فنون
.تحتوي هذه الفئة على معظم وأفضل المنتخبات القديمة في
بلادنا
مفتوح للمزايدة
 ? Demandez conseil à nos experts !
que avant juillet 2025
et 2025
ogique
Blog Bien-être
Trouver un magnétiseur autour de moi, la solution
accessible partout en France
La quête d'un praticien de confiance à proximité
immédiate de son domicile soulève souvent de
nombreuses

^^^^

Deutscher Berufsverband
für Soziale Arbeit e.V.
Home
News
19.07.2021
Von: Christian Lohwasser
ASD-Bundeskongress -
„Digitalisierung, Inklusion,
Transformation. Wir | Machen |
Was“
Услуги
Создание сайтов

^^^^

(Work request) Substitute "Updates" for "News" and write out again the lines starting with the one containing "Deutscher Berufsverband" and going on through the one containing "Создание сайтов", with no other changes.

(Task solution)
Deutscher Berufsverband
für Soziale Arbeit e.V.
Home
Updates
19.07.2021
Von: Christian Lohwasser
ASD-Bundeskongress -
„Digitalisierung, Inklusion,
Transformation. Wir | Machen |
Was“
Услуги
Создание сайтов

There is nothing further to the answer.